La memoria storica ci permette così di
fermare il tempo. Ci consente di sopravvivere, come afferma giustamente, a
tale proposito, Vincenzo Consolo. Ci mette in condizione di perseguire il
sogno, i desideri, l’illusione, cioè di soffermarci nel tempo. Tutto questo
si oppone a ciò che è aleatorio, saltuario, passeggero, effimero.

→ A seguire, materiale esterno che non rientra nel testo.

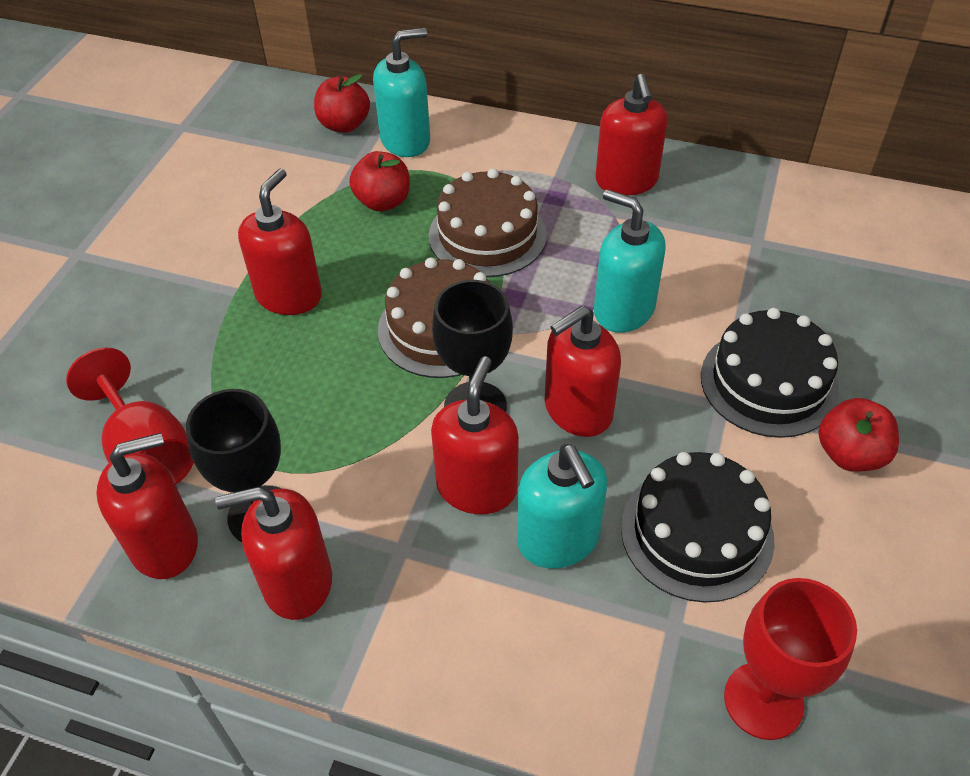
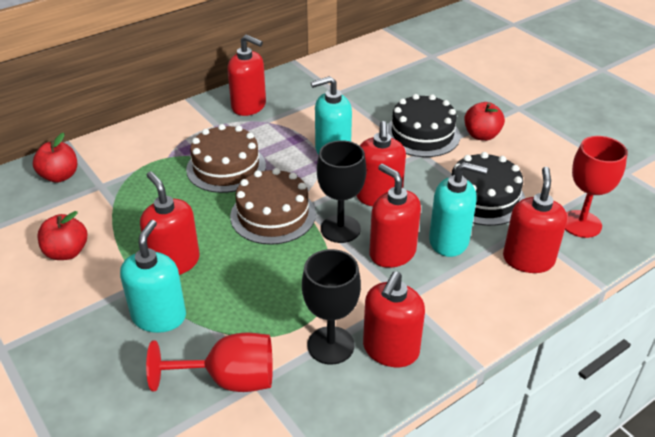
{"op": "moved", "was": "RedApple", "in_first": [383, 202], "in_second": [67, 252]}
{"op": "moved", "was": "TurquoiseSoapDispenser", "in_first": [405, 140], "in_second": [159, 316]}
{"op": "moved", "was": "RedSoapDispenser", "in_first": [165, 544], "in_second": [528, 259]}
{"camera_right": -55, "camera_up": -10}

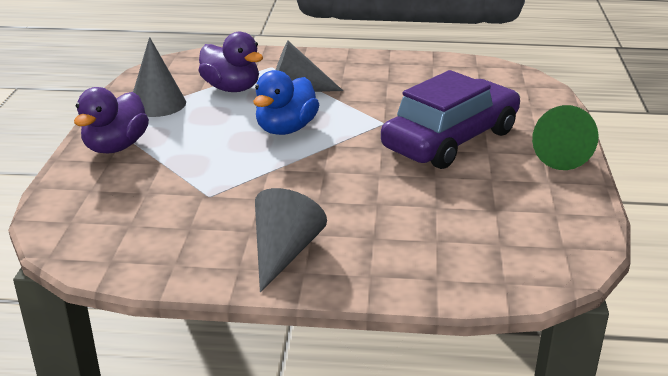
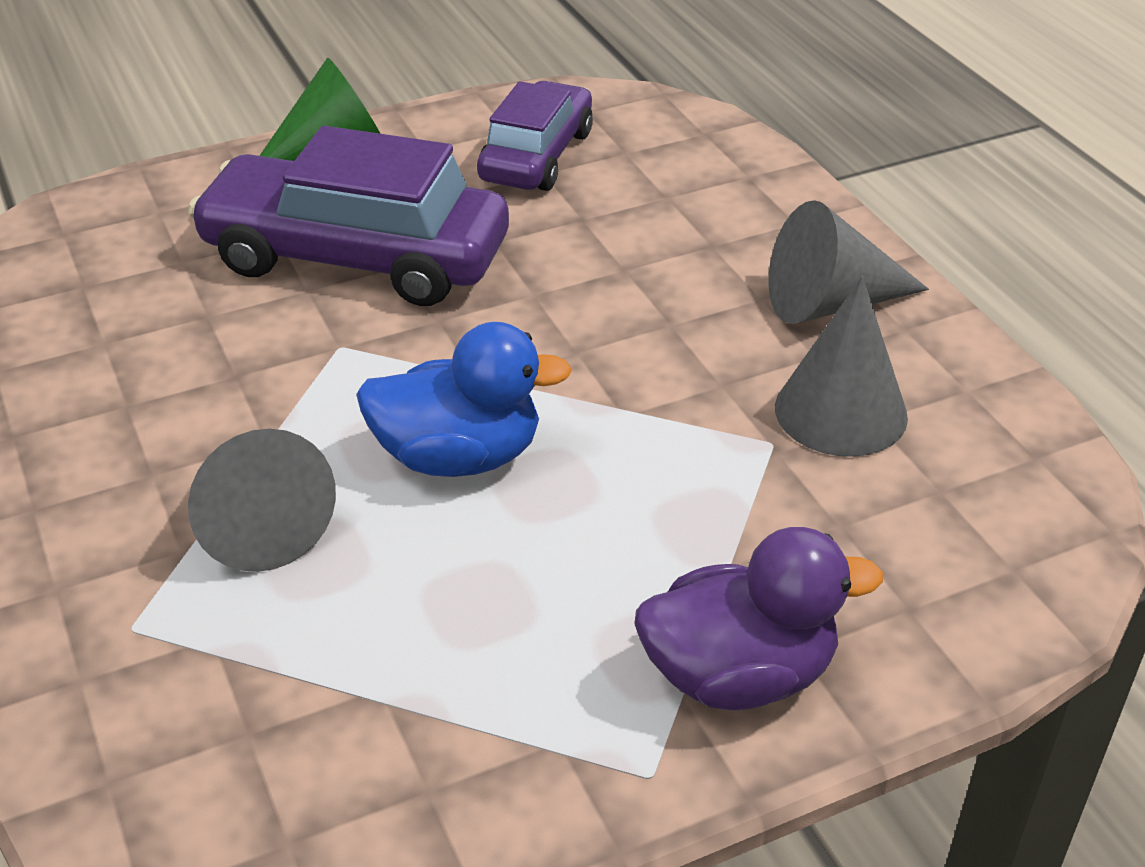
{"op": "added", "now": "PurpleCar", "in_second": [536, 156]}
{"op": "moved", "was": "GreyCone", "in_first": [157, 104], "in_second": [840, 411]}
{"op": "removed", "was": "PurpleDuck", "in_first": [231, 88]}
{"camera_right": -120, "camera_up": 10}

La pittura diventa così una operazione
di ri-creazione, un tentativo (spesso ben riuscito) di trattenere il
ricordo e lottare affinché l’inesorabile oblio non cancelli tutto, non
riduca tutto a cenere o polvere.
Quando la memoria si trasforma in
pittura, cioè in arte, e ottempera al senso e allo scopo della riflessione
che nasce per lottare contro l’effimero, per aiutarci a trattenere più a
lungo le tracce del nostro passaggio in questo mondo, prende forma la
rappresentazione che cerca di far riaffiorare le immagini perdute.
Nino Santomarco,
dunque, con questa ennesima mostra si ripropone come pittore. E se il tema
dominante è quello della memoria della Sicilia che fu e della Sicilia che se
ne va, che va scomparendo, nuovi – e più esperti - sono i colori, le forme,
gli stessi contenuti le stesse testimonianze.

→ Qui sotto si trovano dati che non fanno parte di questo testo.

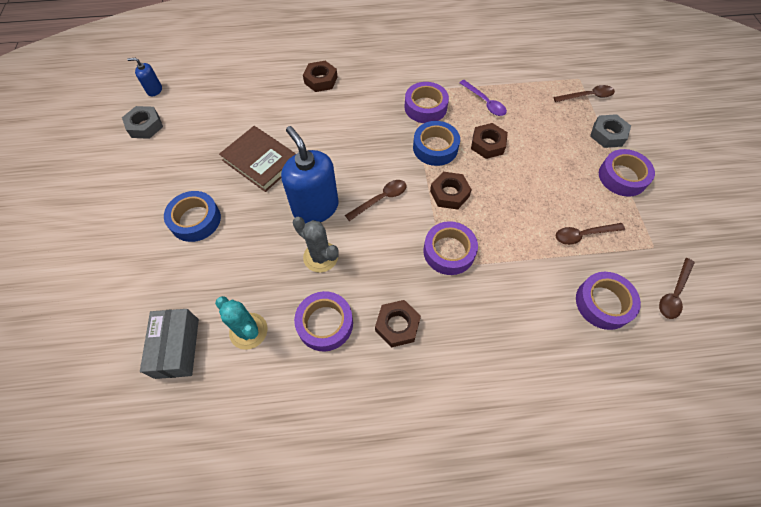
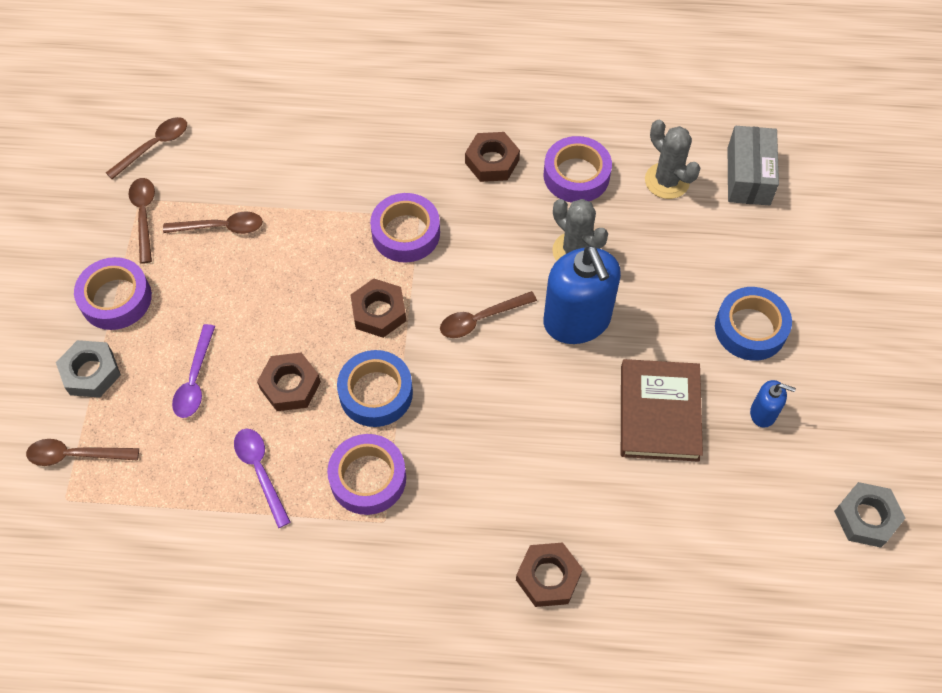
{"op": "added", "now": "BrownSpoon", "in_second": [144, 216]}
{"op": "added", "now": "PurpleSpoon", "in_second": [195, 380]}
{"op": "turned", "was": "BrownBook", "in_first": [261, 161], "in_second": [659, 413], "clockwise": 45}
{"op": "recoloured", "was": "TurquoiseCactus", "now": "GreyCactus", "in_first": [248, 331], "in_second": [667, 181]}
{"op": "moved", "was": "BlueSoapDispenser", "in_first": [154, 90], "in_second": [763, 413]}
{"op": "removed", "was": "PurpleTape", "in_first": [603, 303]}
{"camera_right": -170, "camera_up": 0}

Ci sono perciò dipinti in cui il tema
della “raccolta” dei prodotti della terra o della natura si estrinseca in
larghe distese di campagne, in cui gli uomini, gli alberi o le messi vivono
in sinergia e in armonia. Ne vediamo altri in cui la chiesa, le rocce, le
piante, il lavoro umano, intento a connotare antropicamente il paesaggio
rurale, sono come avvolti in un fitto velo di azzurro per far esaltare il
ventaglio di sfumature che si slarga sulla parte mediana o centrale del
quadro.
Ce ne sono altri in cui il paesaggio si
divide in due o più piani coloristicamente contrapposti, ma opportunamente
integrati, quasi a mettere in risalto – nella totale assenza di elementi
arborei – l’isola dei colori, l’isola della luce, l’isola della bellezza
nella sua affascinante solitudine.
Ne ammiriamo altri ancora in cui il
paesaggio sconfina, deborda e si confonde o si immerge nel cielo che lo
sovrasta. Davanti a questi sembra di sentire gli odori: del fieno,
della terra, dei fiori di campo.
Ci sono poi le marine, numerose e
varie, nella loro sconfinata grandezza o nei loro aspetti parziali, nei loro
dettagli, nelle loro rivelazioni ed esibizioni infinite, autunnali o estive.
Oppure nella loro rasserenante immobilità o nelle loro tempestose irruenze e
trasgressioni naturali: marine ora dominate dall’azzurro ora dal bianco ora
dal colore indefinibile che quell’ora, quel punto di osservazione, quell’attimo
particolare ha permesso di catturare.
C’è infine una Sicilia dalla
religiosità arcaica, medievale o barocca, in cui l’anima della gente
s’incarna nella figura del santo Patrono o del Cristo crocifisso e quasi
trasvolante sulla folla, sospeso fra cielo e terra; e c’è una Sicilia delle
metafore, una Sicilia teatro del mondo, una Sicilia impressionisticamente
raffigurata nell’abbagliante rosso dei suoi papaveri, i fiori cari e sacri a
Démetra perché nascono e crescono tra le spighe di cui la dea era
protettrice.
Il cammino lungo la multiforme isola
dei vulcani, dei monti aspri e lunari, delle acque e dei boschi, dei cavalli
e degli ulivi, delle albe e dei tramonti, ha una singolarità: quella
di essere terra di affascinanti immagini fisiche e specchio riflettente
dello spirito più profondo che essa ha desunto dalla mitologia, dalle tante
dominazioni e soprattutto dalla molteplicità di carattere della sua gente.